Start of Data under study

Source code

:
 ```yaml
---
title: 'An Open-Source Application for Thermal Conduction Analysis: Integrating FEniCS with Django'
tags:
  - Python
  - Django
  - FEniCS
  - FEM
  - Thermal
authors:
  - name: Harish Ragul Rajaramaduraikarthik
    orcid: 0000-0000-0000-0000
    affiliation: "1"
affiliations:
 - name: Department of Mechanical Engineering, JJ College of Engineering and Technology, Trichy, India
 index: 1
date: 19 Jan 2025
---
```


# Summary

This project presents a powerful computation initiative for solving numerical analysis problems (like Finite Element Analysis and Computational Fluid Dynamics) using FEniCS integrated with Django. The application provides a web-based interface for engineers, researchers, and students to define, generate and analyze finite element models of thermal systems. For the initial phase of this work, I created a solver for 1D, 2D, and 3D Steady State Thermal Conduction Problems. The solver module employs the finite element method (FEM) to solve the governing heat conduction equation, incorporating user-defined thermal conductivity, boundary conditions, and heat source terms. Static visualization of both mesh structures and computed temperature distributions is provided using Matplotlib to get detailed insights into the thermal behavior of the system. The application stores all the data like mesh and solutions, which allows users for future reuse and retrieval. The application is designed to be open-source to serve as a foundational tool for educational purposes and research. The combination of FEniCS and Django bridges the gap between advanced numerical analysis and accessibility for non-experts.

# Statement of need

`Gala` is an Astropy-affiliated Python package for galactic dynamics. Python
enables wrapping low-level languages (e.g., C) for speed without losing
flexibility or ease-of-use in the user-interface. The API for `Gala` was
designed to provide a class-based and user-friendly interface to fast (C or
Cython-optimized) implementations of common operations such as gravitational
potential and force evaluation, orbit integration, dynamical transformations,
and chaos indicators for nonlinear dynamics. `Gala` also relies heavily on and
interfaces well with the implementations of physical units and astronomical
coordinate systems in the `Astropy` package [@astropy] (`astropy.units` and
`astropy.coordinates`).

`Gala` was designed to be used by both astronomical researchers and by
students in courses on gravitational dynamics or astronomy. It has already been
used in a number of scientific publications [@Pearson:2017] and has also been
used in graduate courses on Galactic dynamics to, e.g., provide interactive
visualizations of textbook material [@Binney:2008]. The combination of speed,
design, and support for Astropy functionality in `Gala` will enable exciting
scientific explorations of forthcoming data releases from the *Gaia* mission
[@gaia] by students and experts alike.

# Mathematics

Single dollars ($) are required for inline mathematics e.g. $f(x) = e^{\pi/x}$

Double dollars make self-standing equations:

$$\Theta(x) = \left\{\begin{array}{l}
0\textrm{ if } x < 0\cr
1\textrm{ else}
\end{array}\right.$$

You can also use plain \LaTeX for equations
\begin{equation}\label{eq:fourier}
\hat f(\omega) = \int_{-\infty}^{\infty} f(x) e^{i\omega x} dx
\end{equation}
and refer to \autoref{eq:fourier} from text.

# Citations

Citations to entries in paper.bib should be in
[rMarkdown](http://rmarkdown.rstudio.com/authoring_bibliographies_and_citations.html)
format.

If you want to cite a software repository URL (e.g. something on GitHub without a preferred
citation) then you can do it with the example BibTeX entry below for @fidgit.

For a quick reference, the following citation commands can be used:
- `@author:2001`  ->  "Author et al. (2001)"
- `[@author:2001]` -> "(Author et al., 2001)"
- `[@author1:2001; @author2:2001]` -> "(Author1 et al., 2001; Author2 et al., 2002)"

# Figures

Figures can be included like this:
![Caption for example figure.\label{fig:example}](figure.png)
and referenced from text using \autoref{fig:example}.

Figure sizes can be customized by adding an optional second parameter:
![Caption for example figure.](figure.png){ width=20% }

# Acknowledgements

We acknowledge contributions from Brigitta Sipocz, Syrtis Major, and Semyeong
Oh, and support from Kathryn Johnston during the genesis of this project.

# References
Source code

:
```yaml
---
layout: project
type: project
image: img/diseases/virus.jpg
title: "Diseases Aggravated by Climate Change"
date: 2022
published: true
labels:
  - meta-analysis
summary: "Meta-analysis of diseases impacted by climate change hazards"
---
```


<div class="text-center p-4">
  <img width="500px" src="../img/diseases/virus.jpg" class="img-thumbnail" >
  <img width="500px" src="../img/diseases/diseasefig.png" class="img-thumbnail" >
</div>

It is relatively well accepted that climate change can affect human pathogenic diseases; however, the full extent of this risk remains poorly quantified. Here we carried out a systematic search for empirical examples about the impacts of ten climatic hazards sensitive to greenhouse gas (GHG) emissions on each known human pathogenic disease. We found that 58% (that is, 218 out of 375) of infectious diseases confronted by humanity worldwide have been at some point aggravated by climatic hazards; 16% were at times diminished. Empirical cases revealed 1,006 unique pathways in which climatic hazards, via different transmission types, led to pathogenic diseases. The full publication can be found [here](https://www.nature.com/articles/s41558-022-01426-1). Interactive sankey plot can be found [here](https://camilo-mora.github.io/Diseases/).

End of Data under study

Instructions for the task:
Using the entries, state how many of their lines hold "package"; give the number and no more.

Answer space:
2